Ella no se ríe de las bromas de él, no las entiende; piensa que no es la única: sus amigas tampoco se ríen de las bromas de Gerardo. La última vez que la visitaron, él riéndose les dijo que estaban tomando mate en la mugre. “Esta es una mugrienta”, dijo mientras barría debajo de las sillas donde estaban sentadas las mujeres. Una de ellas dijo que no le importaban unas pocas migas. “Vos lo decís porque vivís sola”. Después se unió a la ronda del mate; les contó que todos los que trabajan con él eran unos imbéciles, que al único que soportaba era a su chofer que hacía rica mousse de chocolate.

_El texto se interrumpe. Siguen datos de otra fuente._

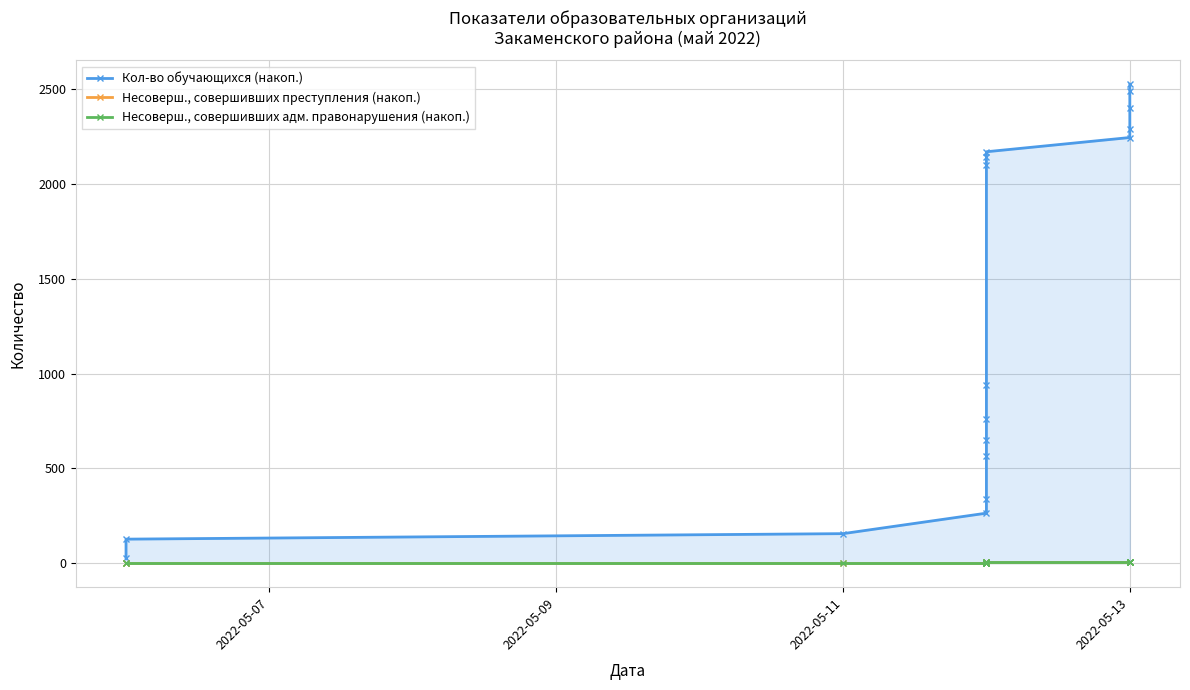

How many positive values does the Несоверш., совершивших преступления (накоп.) series have?

16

Valeria se rió, de compromiso; sus amigas no.
Por la ventana abierta de la habitación llega un leve olor a cigarrillo mezclado con el humo de algún vecino quemando las hojas. Escucha que Gerardo habla con el perro, los granitos del alimento chocar contra el recipiente de metal y los chasquidos babeantes. Abre el cajón de la ropa interior, busca el camisón nuevo. Encuentra el test de embarazo de esta mañana. Lo mira, sonríe y guarda el positivo en el cajón. La noche anterior, mientras cogían, Gerardo le dijo que esas tetas chatas no lo excitaban, mientras las gotas de transpiración le caían de la frente impactando en su pecho. Valeria gemía entre dientes con risa de muñeca. Cuando por fin terminó ella se dio vuelta y sintió un dedo recorriendo su columna. “Nena, ¿te enojaste? Era un broma.”
Piensa en todas las bromas de Gerardo. Cierra la ventana. Saca un camisón nuevo de la bolsa. Le queda precioso, ella era hermosa, lo sabía. Se mira al espejo por encima del hombro. Recorre la redondez de sus tetas que ya se empiezan a ver turgentes. Se acaricia la panza. Se mete en la cama. ¡Qué placer las sábanas limpias! Apaga la luz y se duerme antes de que Gerardo suba.